## EXTRACTED TEXT
*** Begin section ***

How to modify speech synthesis
The expressive neural voices that are available with the IBM Watson® Text to Speech service offer some additional features that are not available with other types of voices: using speaking styles, emphasizing interjections, and emphasizing words. These features are available for both the HTTP and WebSocket interfaces.
The features involve the use of elements of the Speech Synthesis Markup Language (SSML). The descriptions of the features provide information about how they interact with related SSML elements and attributes.
Using speaking styles
The expressive neural voices determine the sentiment of the text from the context of its words and phrases. The speech that they produce, in addition to having a very conversational style, reflects the mood of the text. The expressive voices naturally express gratitude, thankfulness, happiness, empathy, confusion, and other sentiments by default, with no explicit additional tagging.
However, you can embellish the voices' natural tendencies by using the <express-as>
element with the required style
attribute to indicate that all or some of the text is to emphasize specific characteristics.
These characteristics are referred to as speaking styles:
cheerful
- Expresses happiness and good news. The style is upbeat, welcoming, and conveys a positive message.empathetic
- Expresses empathy and compassion. The style has sympathetic undertones, but it is not excessively sorrowful.neutral
- Expresses objectivity and evenness. The style strives for less emotion, and instead conveys a more even and instructional tone.uncertain
- Expresses uncertainty and confusion. The style conveys the feeling of being unsure or in doubt.
In many cases, the effect of the styles is very subtle. In such cases, the differences might not be readily discernible from the default expressive tone. But there are instances where the style can audibly enhance the voices' inherent ability to detect and express emotion. The differences are often detectable only on certain words and phrases.
Expressing speaking styles with SSML
The following HTTP request uses the <express-as>
element with a style
of cheerful
to modify the speaking style of the entire input text. The example uses the en-US_EmmaExpressive
voice.
IBM Cloud
curl -X POST -u "apikey:{apikey}" \
--header "Content-Type: application/json" \
--header "Accept: audio/wav" \
--output full-cheerful-style.wav \
--data "{\"text\":\"<express-as style='cheerful'>Oh, that's good news! I am very happy for you!</express-as>\"}" \
"{url}/v1/synthesize?voice=en-US_EmmaExpressive"
IBM Cloud Pak for Data
curl -X POST \
--header "Authorization: Bearer {token}" \
--header "Content-Type: application/json" \
--header "Accept: audio/wav" \
--output full-cheerful-style.wav \
--data "{\"text\":\"<express-as style='cheerful'>Oh, that's good news! I am very happy for you!</express-as>\"}" \
"{url}/v1/synthesize?voice=en-US_EmmaExpressive"
The following example HTTP request uses the cheerful
style for the first sentence of the request only. The second sentence is spoken with the default voice. The example again uses the en-US_EmmaExpressive
voice.

*** End section ***

## WORK INSTRUCTION 1
Answer these from the page on modifying speech synthesis:
(a) Which two interfaces offer the expressive voice features?
(b) Which attribute must the <express-as> element carry?
(c) Which voice do the example requests use?
## WORK INSTRUCTION 2
Please output the passage of the page on modifying speech synthesis that starts at "However, you can" and ends at "or in doubt.", copied word for word.

## INFORMATION SUPPLIED
*** Begin section ***

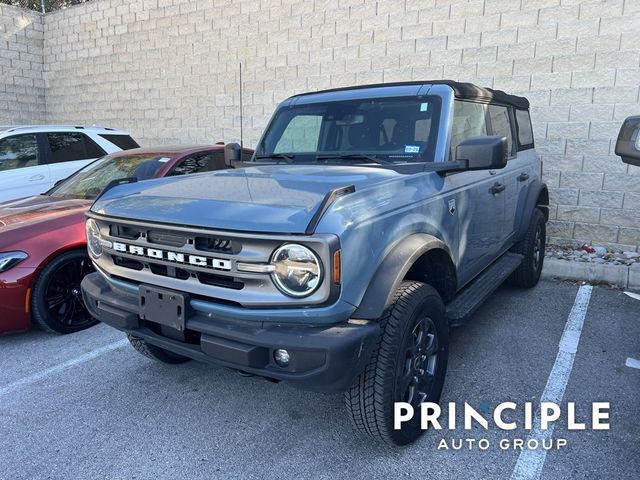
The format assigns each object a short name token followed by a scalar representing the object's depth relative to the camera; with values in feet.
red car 12.77
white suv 20.45
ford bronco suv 6.98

*** End section ***

## YOUR SOLUTION 1
(a) The HTTP and WebSocket interfaces.
(b) The style attribute.
(c) The en-US_EmmaExpressive voice.

## YOUR SOLUTION 2
However, you can embellish the voices' natural tendencies by using the <express-as>
element with the required style
attribute to indicate that all or some of the text is to emphasize specific characteristics.
These characteristics are referred to as speaking styles:
cheerful
- Expresses happiness and good news. The style is upbeat, welcoming, and conveys a positive message.empathetic
- Expresses empathy and compassion. The style has sympathetic undertones, but it is not excessively sorrowful.neutral
- Expresses objectivity and evenness. The style strives for less emotion, and instead conveys a more even and instructional tone.uncertain
- Expresses uncertainty and confusion. The style conveys the feeling of being unsure or in doubt.